(Saved data entries)
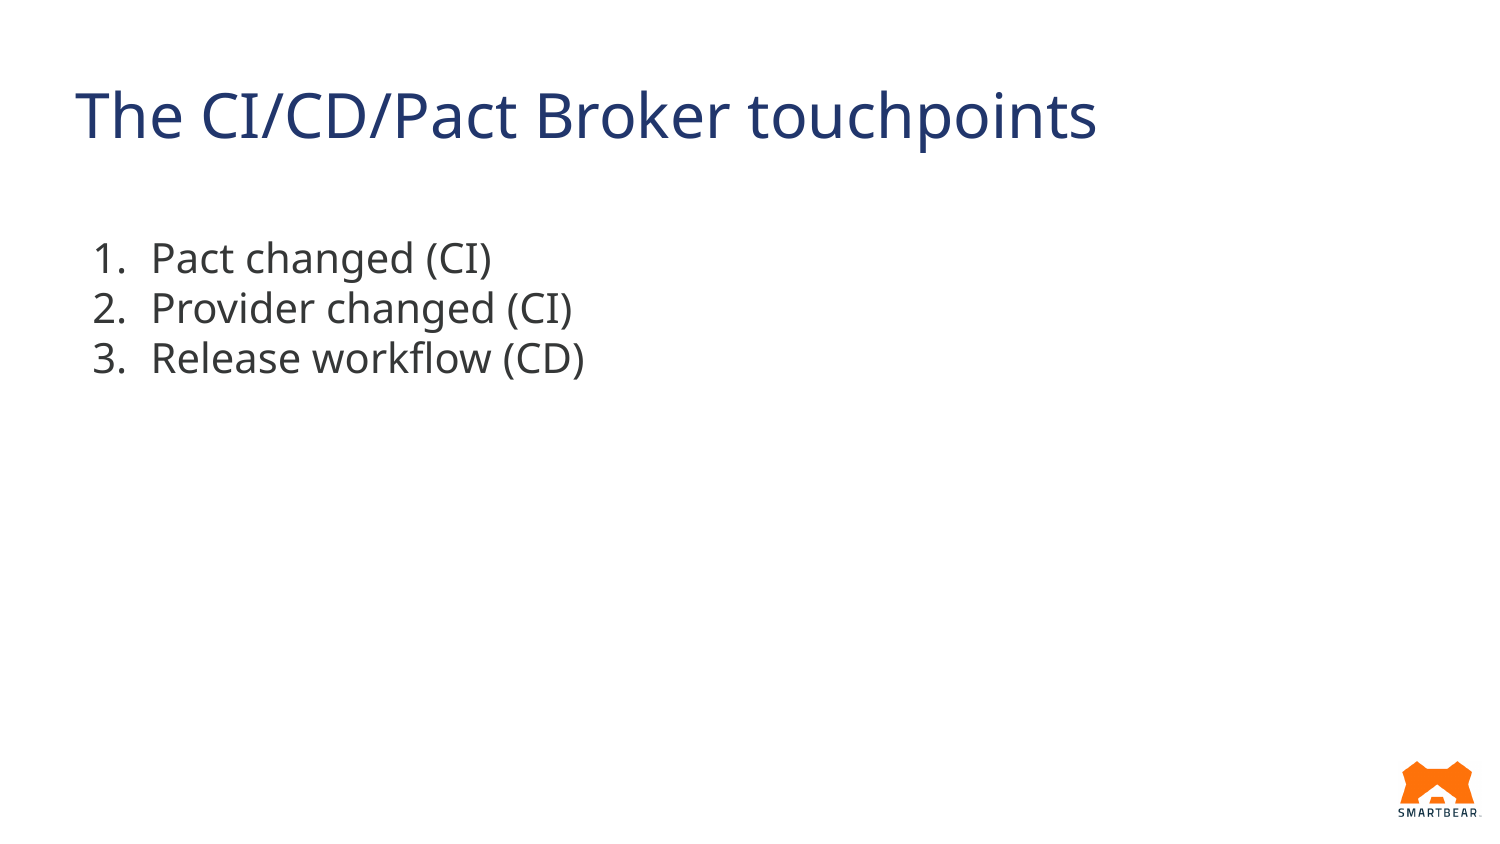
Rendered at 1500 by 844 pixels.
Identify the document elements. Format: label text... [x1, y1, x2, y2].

list Pact changed (CI) Provider changed (CI) Release workflow (CD) [60, 216, 1389, 740]
title The CI/CD/Pact Broker touchpoints [60, 9, 1375, 216]
picture [1398, 761, 1482, 817]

Required work: Each line above is to be repeated exactly as written; no picture is carried over.

Task output:
Rendered at 1500 by 844 pixels.
Identify the document elements. Format: label text... [x1, y1, x2, y2].

list Pact changed (CI) Provider changed (CI) Release workflow (CD) [60, 216, 1389, 740]
title The CI/CD/Pact Broker touchpoints [60, 9, 1375, 216]
picture [1398, 761, 1482, 817]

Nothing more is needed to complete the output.